Tout d'abord, merci pour ces excellentes chroniques.
À quoi reconnaît-on un film érotico/porno des années 70 ?
Au fait qu'il bénéficie souvent d'une musique soignée et groovy. Autres temps, autres mœurs.
Lorsqu'on évoque Pierre Bachelet, on pense spontanément aux « Corons » ou à « En l'An 2001 » et ses choeurs d'enfants, tout cela n'étant pas spécialement ma tasse de thé.
La plupart des gens ne connaissent pas la BO d' « Histoire d'O ». Pourtant, celle-ci et le long métrage qu'elle illustre connurent un réel succès en leur temps. Enfant, je me rappelle avoir contemplé, fasciné, l'affiche et les photos d'exploitation du film. J'ignorais naturellement le sujet exact du film, mais tout cela avait un parfum de fruit défendu. Lorsque je passe cette musique en fond sonore, les gens me demandent toujours de quoi il s'agit, trouvant cela très beau. La tête qu'ils font quand je prononce les mots « Pierre » et « Bachelet ». C'est toujours un grand moment.
Cette B.O, un pur produit de son temps, s'inscrit dans la lignée des musiques de Nico Fidenco (la série des Emanuelle Nera), Francis Lai (Bilitis), Gainsbourg (qui composera deux ans plus tard la B.O de Madame Claude du même Just Jaeckin). On pense aussi, entre autres, à Stelvio Cipriani (Femina Ridens) et Piero Piccioni (Camille 2000).
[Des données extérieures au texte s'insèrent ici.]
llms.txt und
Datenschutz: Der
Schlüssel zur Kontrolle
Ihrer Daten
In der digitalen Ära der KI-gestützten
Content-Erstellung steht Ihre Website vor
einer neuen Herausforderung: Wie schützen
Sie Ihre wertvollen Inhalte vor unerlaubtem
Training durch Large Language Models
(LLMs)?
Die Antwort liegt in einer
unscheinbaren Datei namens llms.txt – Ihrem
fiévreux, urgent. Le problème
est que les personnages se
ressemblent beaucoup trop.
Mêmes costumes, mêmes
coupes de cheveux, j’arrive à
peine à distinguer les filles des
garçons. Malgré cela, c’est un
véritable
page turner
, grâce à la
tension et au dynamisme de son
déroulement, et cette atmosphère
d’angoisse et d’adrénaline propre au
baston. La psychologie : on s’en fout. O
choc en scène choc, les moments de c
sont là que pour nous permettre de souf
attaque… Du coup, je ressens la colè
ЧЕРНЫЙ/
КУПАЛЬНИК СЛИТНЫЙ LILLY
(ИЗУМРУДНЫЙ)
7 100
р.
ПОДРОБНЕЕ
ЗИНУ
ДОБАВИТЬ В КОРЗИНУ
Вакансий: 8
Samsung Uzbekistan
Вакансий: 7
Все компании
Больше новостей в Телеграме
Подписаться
Des compositions moëlleuses relevant de l'easy listening, langoureuses et éthérées, une atmosphère onirique et feutrée, le tout parfois relevé par un morceau plus rock, aux choeurs emphatiques et grandiloquents, sorti tout droit d'un opéra rock (« She's A Lady ») ou de « Phantom Of The Paradise ».
On sent aussi l'influence du Floyd des années 70, mais il y a certainement pire comme influence.
Dès le morceau-titre, on est plongé dans une ambiance automnale, hors du temps, avec cette voix féminine (à la Nora Orlandi) sur fond de claviers et guitares feutrés. Suivent des instrumentaux incitant à la rêverie et à la volupté, ce qui dénote quelque peu avec la thématique SM du film, produit érotico-chic témoin de son époque, visuellement très soigné, voire « classieux » comme disait Gainsbourg, avec ses images vaporeuses très « hamiltoniennes ». Le trop lisse Udo Kier s'avère cependant assez peu crédible en bourreau des cœurs. Anthony Steel est plus convaincant dans le rôle de Sir Stephen.
Piano romantique (« O' Avec Pierre »), guitares, claviers, voix masculine sur « O' Et Sir Stephen », valse (« O' Et La Valse Du Gramophone », guitare électrique (« O' Et l'Amour d'Yvan »), l'ensemble est riche et varié. La reprise finale du thème introductif dans une version différente, plus enlevée, conclut ce bien bel album.
Mon édition numérique de 14 titres ne contient pas la chanson scandée par la délicieuse Corinne Cléry (à voir aussi dans l'excellent thriller italien « Autostop rosso sangue », aux côtés de Franco Nero et David Hess). Je l'ai découverte sur Youtube et elle me fait penser à la reprise (1977) du « Je t'Aime Moi Non Plus » de Gainsbourg par le groupe disco Saint Tropez.
Ce que je ne comprends pas, c'est la faiblesse relative de la note qui contraste avec un avis pourtant élogieux. Pour ma part, ce sera 4/5, sans problème.